* [TASK BRIEF]
Convert every line of the records below into a Markdown table with the columns "Row" and "Line", numbering each row and skipping blank lines. Leave the pictures out of the table.

Transcribed page text:

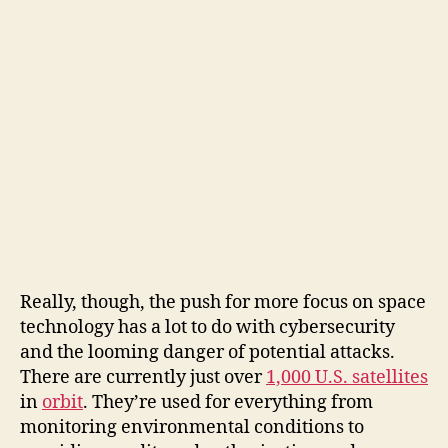
Really, though, the push for more focus on space
technology has a lot to do with cybersecurity
and the looming danger of potential attacks.
There are currently just over
1,000 U.S. satellites
in
orbit
. They’re used for everything from
monitoring environmental conditions to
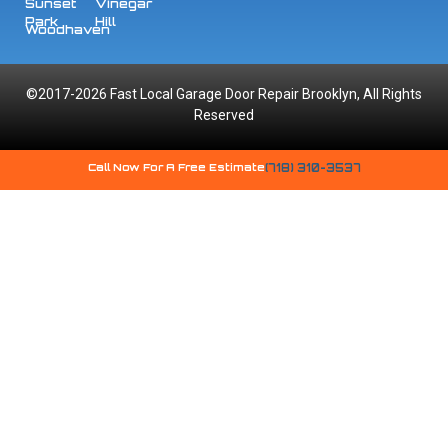
Sunset
Vinegar
Park
Hill
Woodhaven
©2017-2026 Fast Local Garage Door Repair Brooklyn, All Rights
Reserved
Call Now For A Free Estimate
(718) 310-3537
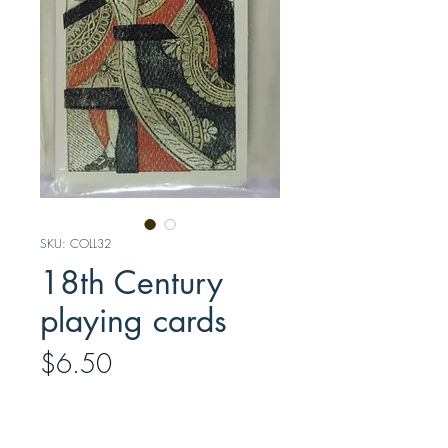
SKU: COLL32
18th Century
playing cards
Price
$6.50
Quantity
*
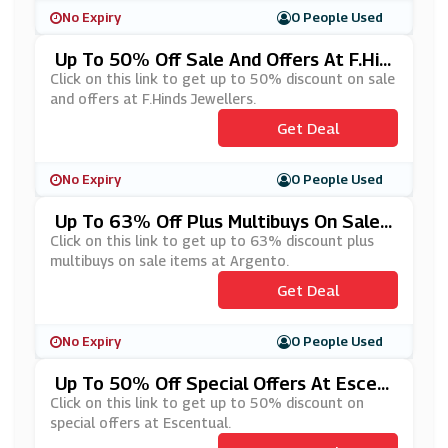
No Expiry
0 People Used
Up To 50% Off Sale And Offers At F.Hin
Ds Jewellers
Click on this link to get up to 50% discount on sale
and offers at F.Hinds Jewellers.
Get Deal
No Expiry
0 People Used
Up To 63% Off Plus Multibuys On Sale I
Tems At Argento
Click on this link to get up to 63% discount plus
multibuys on sale items at Argento.
Get Deal
No Expiry
0 People Used
Up To 50% Off Special Offers At Escen
Tual
Click on this link to get up to 50% discount on
special offers at Escentual.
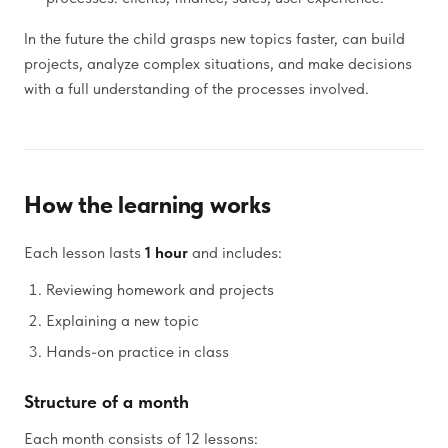
In the future the child grasps new topics faster, can build
projects, analyze complex situations, and make decisions
with a full understanding of the processes involved.
How the learning works
Each lesson lasts
1 hour
and includes:
Reviewing homework and projects
Explaining a new topic
Hands-on practice in class
Structure of a month
Each month consists of 12 lessons:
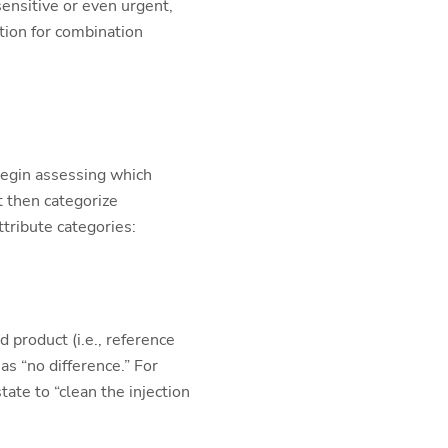
sensitive or even urgent,
ition for combination
begin assessing which
t then categorize
ttribute categories:
 product (i.e., reference
as “no difference.” For
tate to “clean the injection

* [ANSWER BOX]
| Row | Line |
|---|---|
| 1 | Really, though, the push for more focus on space |
| 2 | technology has a lot to do with cybersecurity |
| 3 | and the looming danger of potential attacks. |
| 4 | There are currently just over |
| 5 | 1,000 U.S. satellites |
| 6 | in |
| 7 | orbit |
| 8 | . They’re used for everything from |
| 9 | monitoring environmental conditions to |
| 10 | Sunset |
| 11 | Vinegar |
| 12 | Park |
| 13 | Hill |
| 14 | Woodhaven |
| 15 | ©2017-2026 Fast Local Garage Door Repair Brooklyn, All Rights |
| 16 | Reserved |
| 17 | Call Now For A Free Estimate |
| 18 | (718) 310-3537 |
| 19 | SKU: COLL32 |
| 20 | 18th Century |
| 21 | playing cards |
| 22 | Price |
| 23 | $6.50 |
| 24 | Quantity |
| 25 | * |
| 26 | No Expiry |
| 27 | 0 People Used |
| 28 | Up To 50% Off Sale And Offers At F.Hin |
| 29 | Ds Jewellers |
| 30 | Click on this link to get up to 50% discount on sale |
| 31 | and offers at F.Hinds Jewellers. |
| 32 | Get Deal |
| 33 | No Expiry |
| 34 | 0 People Used |
| 35 | Up To 63% Off Plus Multibuys On Sale I |
| 36 | Tems At Argento |
| 37 | Click on this link to get up to 63% discount plus |
| 38 | multibuys on sale items at Argento. |
| 39 | Get Deal |
| 40 | No Expiry |
| 41 | 0 People Used |
| 42 | Up To 50% Off Special Offers At Escen |
| 43 | Tual |
| 44 | Click on this link to get up to 50% discount on |
| 45 | special offers at Escentual. |
| 46 | In the future the child grasps new topics faster, can build |
| 47 | projects, analyze complex situations, and make decisions |
| 48 | with a full understanding of the processes involved. |
| 49 | How the learning works |
| 50 | Each lesson lasts |
| 51 | 1 hour |
| 52 | and includes: |
| 53 | Reviewing homework and projects |
| 54 | Explaining a new topic |
| 55 | Hands-on practice in class |
| 56 | Structure of a month |
| 57 | Each month consists of 12 lessons: |
| 58 | sensitive or even urgent, |
| 59 | ition for combination |
| 60 | begin assessing which |
| 61 | t then categorize |
| 62 | ttribute categories: |
| 63 |  product (i.e., reference |
| 64 | as “no difference.” For |
| 65 | tate to “clean the injection |